Dec 15, 2005 19:52
I am not sure what to make of this article that I found in my Mom's office. It is about sex education classes in schools. I believe it was from the U.S. News Magazine. I am not sure though so don't quote me on that. I am not trying to offend anyone. I do that on purpose, you will know when I want to offend you. Seriously though, take a minute to look at some of the things that are not only being put out in schools, but also in our "oh so tolerant" world. I will throw this in here and you guys can put your input in on it.
"Sex For Dummies"
by John Leo
May 23, 2005
When covering a dispute over sex education in public schools, many reporters know what to do. Just type that the fundamentalist yahoos are at it again. For all we know, editors have installed a special time saving key on newsroom computers so that the usual sex-ed news article pops out in 15 seconds or less. A classic example is the front-page Washington Post piece for Saturday, My 7, dealing with a new pilot program in Montgomery County, Md. The reporters managed to associate the protest with national right-wing Christian politics, the anti-evolution crusade, and Dorothy's discovery in the Wizard of Oz that she wasn't in Kansas anymore. (For a deft [take-down] of the bias in this piece, go to oxblog.com and scroll down to the May 8 analysis "More Ignorant Christian Fundamentalists?")
The school system withdrew the curriculum, for the current school term at least, after a federal judge, Alexander Williams Jr., issued a 10-day restraining order on two First Amendment grounds. Those grounds were viewpoint discrimination (the curriculum teaches "the moral rightness of the homosexual lifestyle" to the exclusion of other perspectives, the judge said) and stat entanglement in religion. The curriculum depicts the churches that endorse homosexuality as theologically sound, while singling out Baptist and fundamentalists for scorn. Churches differ, the curriculum says, but all agree that Jesus said nothing about homosexuality. Why the state should involve itself in telling us which religions are wrong and what Jesus said or didn't say is obscure.
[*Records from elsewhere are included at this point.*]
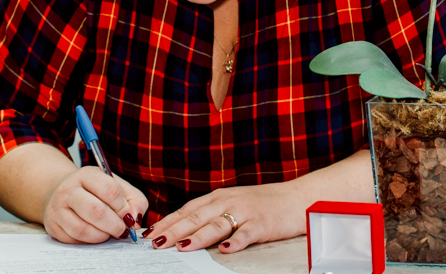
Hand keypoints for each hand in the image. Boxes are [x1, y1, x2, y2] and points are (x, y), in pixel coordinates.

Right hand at [42, 166, 148, 243]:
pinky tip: (94, 235)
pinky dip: (88, 242)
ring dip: (102, 236)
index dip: (123, 207)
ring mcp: (57, 209)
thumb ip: (134, 199)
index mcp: (87, 174)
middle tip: (122, 230)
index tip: (129, 216)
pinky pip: (73, 240)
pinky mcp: (53, 227)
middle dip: (114, 225)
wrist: (65, 193)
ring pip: (82, 229)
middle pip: (96, 211)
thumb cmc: (95, 191)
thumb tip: (136, 220)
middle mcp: (68, 189)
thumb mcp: (116, 186)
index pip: (110, 190)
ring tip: (109, 233)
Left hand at [145, 181, 303, 253]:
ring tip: (183, 247)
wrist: (296, 198)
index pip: (187, 210)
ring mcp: (246, 211)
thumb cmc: (262, 204)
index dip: (168, 222)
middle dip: (175, 231)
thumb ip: (211, 214)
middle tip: (156, 243)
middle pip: (197, 217)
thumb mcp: (233, 203)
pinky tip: (227, 249)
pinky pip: (247, 233)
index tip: (149, 234)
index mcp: (219, 197)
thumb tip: (183, 229)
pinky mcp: (262, 223)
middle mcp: (229, 201)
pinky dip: (236, 241)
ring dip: (198, 236)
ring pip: (217, 224)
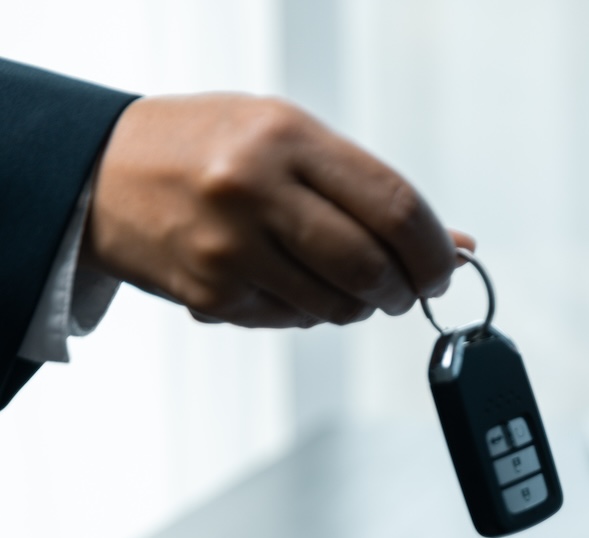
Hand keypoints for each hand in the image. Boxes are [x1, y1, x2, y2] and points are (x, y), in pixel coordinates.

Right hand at [84, 94, 475, 327]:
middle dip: (405, 290)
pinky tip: (288, 281)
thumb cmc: (208, 148)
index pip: (395, 207)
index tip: (446, 267)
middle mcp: (256, 188)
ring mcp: (230, 246)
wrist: (99, 171)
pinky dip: (309, 311)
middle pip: (373, 266)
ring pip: (338, 306)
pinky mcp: (212, 294)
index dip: (435, 250)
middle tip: (405, 289)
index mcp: (287, 137)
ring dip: (359, 306)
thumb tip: (460, 247)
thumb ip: (372, 190)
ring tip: (341, 281)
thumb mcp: (291, 139)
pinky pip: (294, 321)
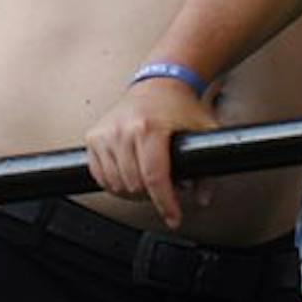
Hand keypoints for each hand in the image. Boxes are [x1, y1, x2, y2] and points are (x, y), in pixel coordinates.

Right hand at [85, 78, 218, 228]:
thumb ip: (208, 167)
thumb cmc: (179, 106)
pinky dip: (112, 183)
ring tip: (146, 184)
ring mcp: (106, 133)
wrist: (157, 82)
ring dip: (131, 192)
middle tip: (162, 191)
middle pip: (134, 185)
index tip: (173, 219)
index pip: (155, 177)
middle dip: (151, 196)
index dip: (165, 204)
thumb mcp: (203, 131)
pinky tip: (127, 177)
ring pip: (115, 184)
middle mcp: (123, 129)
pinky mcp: (93, 136)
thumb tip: (203, 198)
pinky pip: (98, 174)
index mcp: (149, 127)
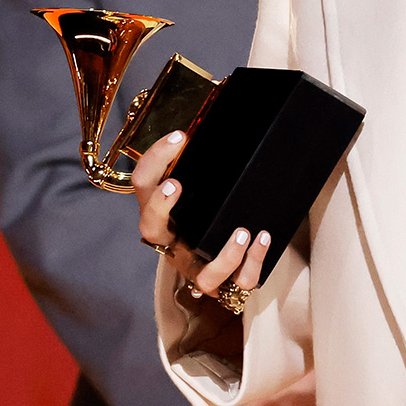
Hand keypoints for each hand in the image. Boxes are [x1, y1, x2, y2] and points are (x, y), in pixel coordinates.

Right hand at [134, 131, 273, 308]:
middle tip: (174, 184)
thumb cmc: (207, 215)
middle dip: (159, 206)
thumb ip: (199, 167)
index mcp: (161, 213)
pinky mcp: (223, 284)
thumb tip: (218, 122)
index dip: (155, 159)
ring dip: (224, 255)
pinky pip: (238, 282)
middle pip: (151, 228)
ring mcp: (197, 267)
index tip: (179, 136)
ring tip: (242, 231)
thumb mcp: (199, 192)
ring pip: (202, 276)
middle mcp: (172, 242)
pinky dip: (253, 263)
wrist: (223, 264)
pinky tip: (263, 238)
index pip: (143, 183)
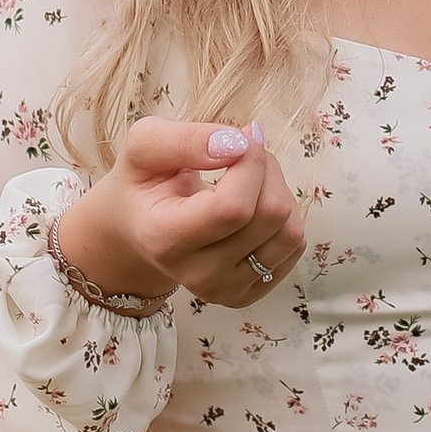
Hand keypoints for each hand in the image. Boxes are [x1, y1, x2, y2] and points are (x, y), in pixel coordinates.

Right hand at [54, 115, 304, 313]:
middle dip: (266, 168)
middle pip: (270, 215)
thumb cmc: (143, 183)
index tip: (240, 137)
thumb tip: (237, 143)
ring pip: (290, 233)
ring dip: (279, 191)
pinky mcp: (248, 294)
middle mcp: (197, 275)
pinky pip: (295, 248)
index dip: (250, 162)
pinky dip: (284, 217)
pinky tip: (253, 206)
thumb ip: (184, 140)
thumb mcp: (144, 146)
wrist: (135, 231)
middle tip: (242, 152)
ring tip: (247, 179)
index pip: (234, 207)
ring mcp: (224, 290)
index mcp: (165, 239)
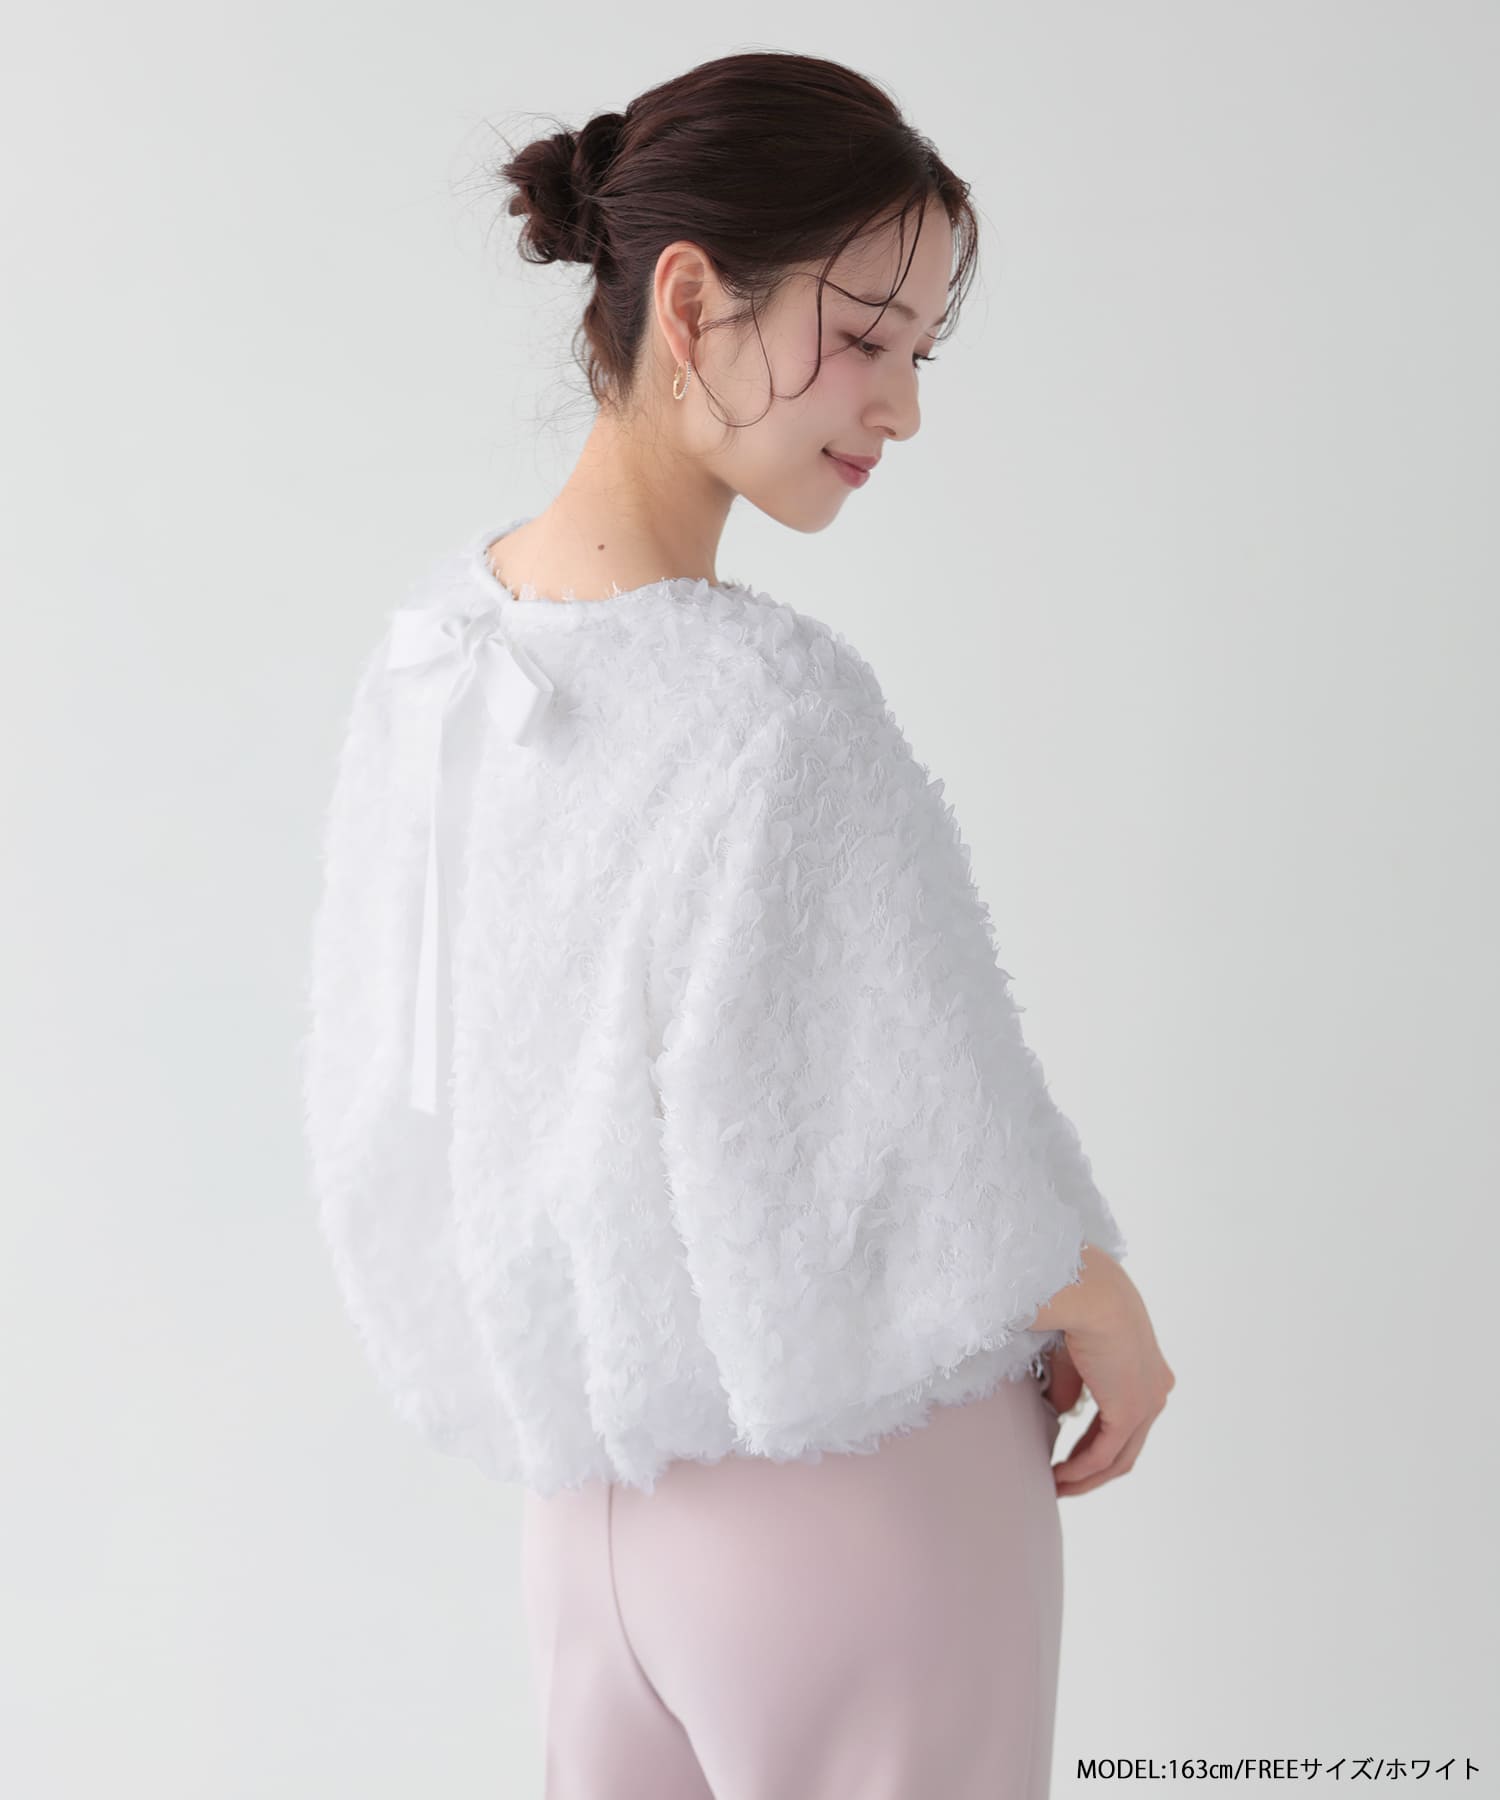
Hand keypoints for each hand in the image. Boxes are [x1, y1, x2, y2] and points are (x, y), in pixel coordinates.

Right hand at [1041, 1251, 1173, 1496]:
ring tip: (1057, 1487)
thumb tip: (1061, 1416)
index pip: (1125, 1420)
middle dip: (1091, 1468)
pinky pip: (1104, 1454)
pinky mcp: (1132, 1411)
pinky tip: (1058, 1475)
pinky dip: (1080, 1469)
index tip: (1067, 1455)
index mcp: (1148, 1370)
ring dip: (1086, 1477)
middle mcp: (1156, 1389)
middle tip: (1062, 1481)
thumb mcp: (1072, 1353)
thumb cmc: (1078, 1306)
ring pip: (1118, 1458)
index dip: (1095, 1442)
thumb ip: (1071, 1388)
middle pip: (1126, 1446)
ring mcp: (1148, 1402)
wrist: (1088, 1292)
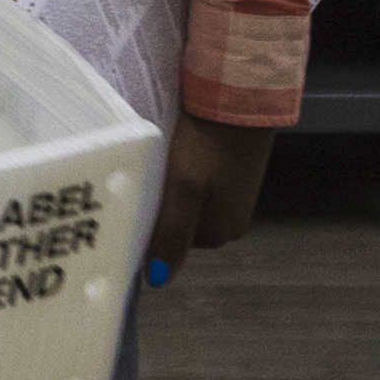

Resistance to anything-goes sexual preaching in the schools is routinely depicted as a phenomenon of conservative Christians, but in an analysis of health textbooks, Gilbert Sewall of the American Textbook Council says that the sexual assumptions of the aggressive "health lobby" offend lots of Americans of all faiths and none. Sewall wants sex education to find a middle ground between abstinence-only programs and the muscular "health lobby."
Even apart from the church-state entanglement, the Montgomery curriculum is out of line in dismissing moral claims as myths. On what basis can a state institution tell parents and children that their morality is faulty? In dealing with homosexuality, the job of the school is to teach tolerance, not disparage traditional views. Gays are our neighbors and should be treated with respect. Citizens for a Responsible Curriculum, one of two local groups opposing the curriculum, makes this point clearly. "Teaching respect for persons with same-sex attraction is appropriate and right," the group says. "But demanding affirmation of a homosexual orientation and behavior goes beyond the ethic of tolerance." The curriculum does in fact teach approval, but it can't be imposed by state schools.
Indoctrination. Much of the most contested material is tucked away in the teachers' resources guide. Citizens for a Responsible Curriculum complains that health teachers did not mention or show the teachers' materials at parent meetings. "When asked about them," the group said, "the standard answer was they were 'for the teachers only to use and not of interest to the parents.'"
There's a reason why so many sex-ed specialists slide into indoctrination almost without noticing what they are doing. The programs are often prepared with heavy input from Planned Parenthood, gay groups, and the Sexuality Information and Education Council of the United States, all of which operate on assumptions that much of the public does not share. One assumption is that sex is simply a smorgasbord of choice, and it doesn't really make any difference whom you have sex with or how, as long as you have orgasms and use contraceptives. "Oral, anal, and vaginal sex" all require condoms, says an earnest young woman in a video (since withdrawn from the curriculum) that demonstrates the proper way to place a condom on a cucumber. Elsewhere, the curriculum says, "Sex play with friends of the same gender is not uncommon during early adolescence." Whatever.
The strangest aspect of the Montgomery curriculum is the insistence that students should ponder their gender identity. In plain English, this means boys should examine whether they really want to be boys, and girls should wonder if they should be girls. This is a current obsession in the world of sex-ed, apparently inserted here to accommodate transvestites and transsexuals.
The good new is that local parents and their friends were able to make a solid case, take it to a reasonable judge, and get the county to back down, at least for now. It's a model of how dissenters in other communities should act.